* TASK INSTRUCTIONS:
The records below are to be transcribed word for word.

* SUPPLIED MATERIAL:
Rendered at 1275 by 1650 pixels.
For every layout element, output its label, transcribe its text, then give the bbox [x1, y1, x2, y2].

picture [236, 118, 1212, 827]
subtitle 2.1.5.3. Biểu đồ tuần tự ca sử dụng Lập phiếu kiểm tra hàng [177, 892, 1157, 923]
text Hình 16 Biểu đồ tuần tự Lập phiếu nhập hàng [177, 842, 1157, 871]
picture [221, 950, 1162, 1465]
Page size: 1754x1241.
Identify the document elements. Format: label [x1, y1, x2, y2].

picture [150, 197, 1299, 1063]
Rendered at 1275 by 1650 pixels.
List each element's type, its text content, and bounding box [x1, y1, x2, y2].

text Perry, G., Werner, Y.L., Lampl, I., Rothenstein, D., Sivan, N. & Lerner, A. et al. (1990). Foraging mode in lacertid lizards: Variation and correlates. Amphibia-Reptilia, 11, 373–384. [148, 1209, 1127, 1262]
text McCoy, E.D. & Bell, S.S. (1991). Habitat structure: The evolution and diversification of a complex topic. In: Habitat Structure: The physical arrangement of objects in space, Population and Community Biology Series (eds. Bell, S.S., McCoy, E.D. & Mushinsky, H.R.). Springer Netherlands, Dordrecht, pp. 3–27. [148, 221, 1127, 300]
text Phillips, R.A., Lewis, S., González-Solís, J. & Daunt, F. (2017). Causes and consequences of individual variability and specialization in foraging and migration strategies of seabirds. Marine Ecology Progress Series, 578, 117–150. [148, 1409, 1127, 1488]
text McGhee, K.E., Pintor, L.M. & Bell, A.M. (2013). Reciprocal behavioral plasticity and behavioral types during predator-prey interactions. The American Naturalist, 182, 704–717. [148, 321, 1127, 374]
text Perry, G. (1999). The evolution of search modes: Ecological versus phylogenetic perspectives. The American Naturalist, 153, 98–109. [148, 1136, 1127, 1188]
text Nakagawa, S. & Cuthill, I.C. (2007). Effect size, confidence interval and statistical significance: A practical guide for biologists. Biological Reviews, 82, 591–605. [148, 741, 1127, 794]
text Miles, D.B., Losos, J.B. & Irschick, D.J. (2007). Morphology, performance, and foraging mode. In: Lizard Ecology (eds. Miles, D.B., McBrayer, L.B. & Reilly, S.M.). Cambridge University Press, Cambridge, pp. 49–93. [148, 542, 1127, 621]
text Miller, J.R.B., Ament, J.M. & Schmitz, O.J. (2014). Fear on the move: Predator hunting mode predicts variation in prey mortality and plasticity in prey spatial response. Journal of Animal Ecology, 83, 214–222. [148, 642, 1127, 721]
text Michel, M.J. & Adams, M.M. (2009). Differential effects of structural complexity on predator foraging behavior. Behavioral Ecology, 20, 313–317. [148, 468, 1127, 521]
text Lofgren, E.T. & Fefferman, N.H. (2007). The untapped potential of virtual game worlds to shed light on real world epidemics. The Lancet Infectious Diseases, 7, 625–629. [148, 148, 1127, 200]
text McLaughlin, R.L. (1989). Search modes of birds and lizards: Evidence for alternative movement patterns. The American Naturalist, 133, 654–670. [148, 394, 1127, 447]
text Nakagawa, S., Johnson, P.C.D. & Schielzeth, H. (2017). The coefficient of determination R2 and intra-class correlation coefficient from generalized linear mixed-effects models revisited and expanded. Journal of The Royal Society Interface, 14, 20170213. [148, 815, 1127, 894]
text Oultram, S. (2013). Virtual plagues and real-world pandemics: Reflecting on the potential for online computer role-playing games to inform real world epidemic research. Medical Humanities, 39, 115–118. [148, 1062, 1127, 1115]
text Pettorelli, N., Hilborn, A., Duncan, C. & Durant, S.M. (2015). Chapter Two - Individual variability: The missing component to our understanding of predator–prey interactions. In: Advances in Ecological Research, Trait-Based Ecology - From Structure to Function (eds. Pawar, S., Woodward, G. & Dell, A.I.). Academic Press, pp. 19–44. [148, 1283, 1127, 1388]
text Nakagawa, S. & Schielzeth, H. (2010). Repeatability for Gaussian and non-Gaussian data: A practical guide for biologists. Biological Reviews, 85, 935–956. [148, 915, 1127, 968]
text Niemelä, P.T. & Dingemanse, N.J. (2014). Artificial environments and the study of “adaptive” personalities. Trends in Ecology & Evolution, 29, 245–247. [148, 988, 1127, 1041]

* YOUR SOLUTION:
Rendered at 1275 by 1650 pixels.
For every layout element, output its label, transcribe its text, then give the bbox [x1, y1, x2, y2].

picture [236, 118, 1212, 827]
subtitle 2.1.5.3. Biểu đồ tuần tự ca sử dụng Lập phiếu kiểm tra hàng [177, 892, 1157, 923]
text Hình 16 Biểu đồ tuần tự Lập phiếu nhập hàng [177, 842, 1157, 871]
picture [221, 950, 1162, 1465]
Page size: 1754x1241.
Identify the document elements. Format: label [x1, y1, x2, y2].

picture [150, 197, 1299, 1063]
Rendered at 1275 by 1650 pixels.
List each element's type, its text content, and bounding box [x1, y1, x2, y2].

text Perry, G., Werner, Y.L., Lampl, I., Rothenstein, D., Sivan, N. & Lerner, A. et al. (1990). Foraging mode in lacertid lizards: Variation and correlates. Amphibia-Reptilia, 11, 373–384. [148, 1209, 1127, 1262]
text McCoy, E.D. & Bell, S.S. (1991). Habitat structure: The evolution and diversification of a complex topic. In: Habitat Structure: The physical arrangement of objects in space, Population and Community Biology Series (eds. Bell, S.S., McCoy, E.D. & Mushinsky, H.R.). Springer Netherlands, Dordrecht, pp. 3–27. [148, 221, 1127, 300]
text Phillips, R.A., Lewis, S., González-Solís, J. & Daunt, F. (2017). Causes and consequences of individual variability and specialization in foraging and migration strategies of seabirds. Marine Ecology Progress Series, 578, 117–150. [148, 1409, 1127, 1488]
text McGhee, K.E., Pintor, L.M. & Bell, A.M. (2013). Reciprocal behavioral plasticity and behavioral types during predator-prey interactions. The American Naturalist, 182, 704–717. [148, 321, 1127, 374]
text Perry, G. (1999). The evolution of search modes: Ecological versus phylogenetic perspectives. The American Naturalist, 153, 98–109. [148, 1136, 1127, 1188]
text Nakagawa, S. & Cuthill, I.C. (2007). Effect size, confidence interval and statistical significance: A practical guide for biologists. Biological Reviews, 82, 591–605. [148, 741, 1127, 794]
text Miles, D.B., Losos, J.B. & Irschick, D.J. (2007). Morphology, performance, and foraging mode. In: Lizard Ecology (eds. Miles, D.B., McBrayer, L.B. & Reilly, S.M.). Cambridge University Press, Cambridge, pp. 49–93. [148, 542, 1127, 621]
text Miller, J.R.B., Ament, J.M. & Schmitz, O.J. (2014). Fear on the move: Predator hunting mode predicts variation in prey mortality and plasticity in prey spatial response. Journal of Animal Ecology, 83, 214–222. [148, 642, 1127, 721]
text Michel, M.J. & Adams, M.M. (2009). Differential effects of structural complexity on predator foraging behavior. Behavioral Ecology, 20, 313–317. [148, 468, 1127, 521]
text Lofgren, E.T. & Fefferman, N.H. (2007). The untapped potential of virtual game worlds to shed light on real world epidemics. The Lancet Infectious Diseases, 7, 625–629. [148, 148, 1127, 200]
text McLaughlin, R.L. (1989). Search modes of birds and lizards: Evidence for alternative movement patterns. The American Naturalist, 133, 654–670. [148, 394, 1127, 447]
text Nakagawa, S., Johnson, P.C.D. & Schielzeth, H. (2017). The coefficient of determination R2 and intra-class correlation coefficient from generalized linear mixed-effects models revisited and expanded. Journal of The Royal Society Interface, 14, 20170213. [148, 815, 1127, 894]
text Oultram, S. (2013). Virtual plagues and real-world pandemics: Reflecting on the potential for online computer role-playing games to inform real world epidemic research. Medical Humanities, 39, 115–118. [148, 1062, 1127, 1115]
text Pettorelli, N., Hilborn, A., Duncan, C. & Durant, S.M. (2015). Chapter Two - Individual variability: The missing component to our understanding of predator–prey interactions. In: Advances in Ecological Research, Trait-Based Ecology - From Structure to Function (eds. Pawar, S., Woodward, G. & Dell, A.I.). Academic Press, pp. 19–44. [148, 1283, 1127, 1388]
text Nakagawa, S. & Schielzeth, H. (2010). Repeatability for Gaussian and non-Gaussian data: A practical guide for biologists. Biological Reviews, 85, 935–956. [148, 915, 1127, 968]
text Niemelä, P.T. & Dingemanse, N.J. (2014). Artificial environments and the study of “adaptive” personalities. Trends in Ecology & Evolution, 29, 245–247. [148, 988, 1127, 1041]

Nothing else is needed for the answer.